I can propose one possible reason this idea resists debunking: Nobody is debunking it. I learned about this in college in the late 70s, when it was believed to be true. In the intervening 45 years, this is the first time I’ve heard that it’s wrong. That might be understandable if I didn’t read a lot, but I do. And I’ve never heard until now that the menstrual syncing theory hasn’t held up.
Eventually, I suppose, my generation will die off and younger generations will never have been exposed to this idea, but that process sure takes a while. In the meantime, we are all prisoners of the fact that fascinating scientific results always get a lot of media attention, while the slow work of falsifying them—which is rarely done in a single blockbuster study—ends up buried in academic journals.
Because of this, I think we need a new academic journal: The Journal of Popular Myths and Delusions, or some such.
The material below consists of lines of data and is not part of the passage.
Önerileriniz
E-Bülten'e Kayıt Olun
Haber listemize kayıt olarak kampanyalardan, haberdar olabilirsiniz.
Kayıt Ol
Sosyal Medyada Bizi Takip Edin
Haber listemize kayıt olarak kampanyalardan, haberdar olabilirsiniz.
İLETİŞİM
They would tackle things in two ways. First, when a popular theory gets to the point where it’s widely discredited in the scientific community, they’d write an article about it that would give news organizations a hook to report it. Second, they would annually commission a survey of known scientific falsehoods and then spend the following year debunking the most popular ones. I recommend they start with the whole eight glasses of water thing.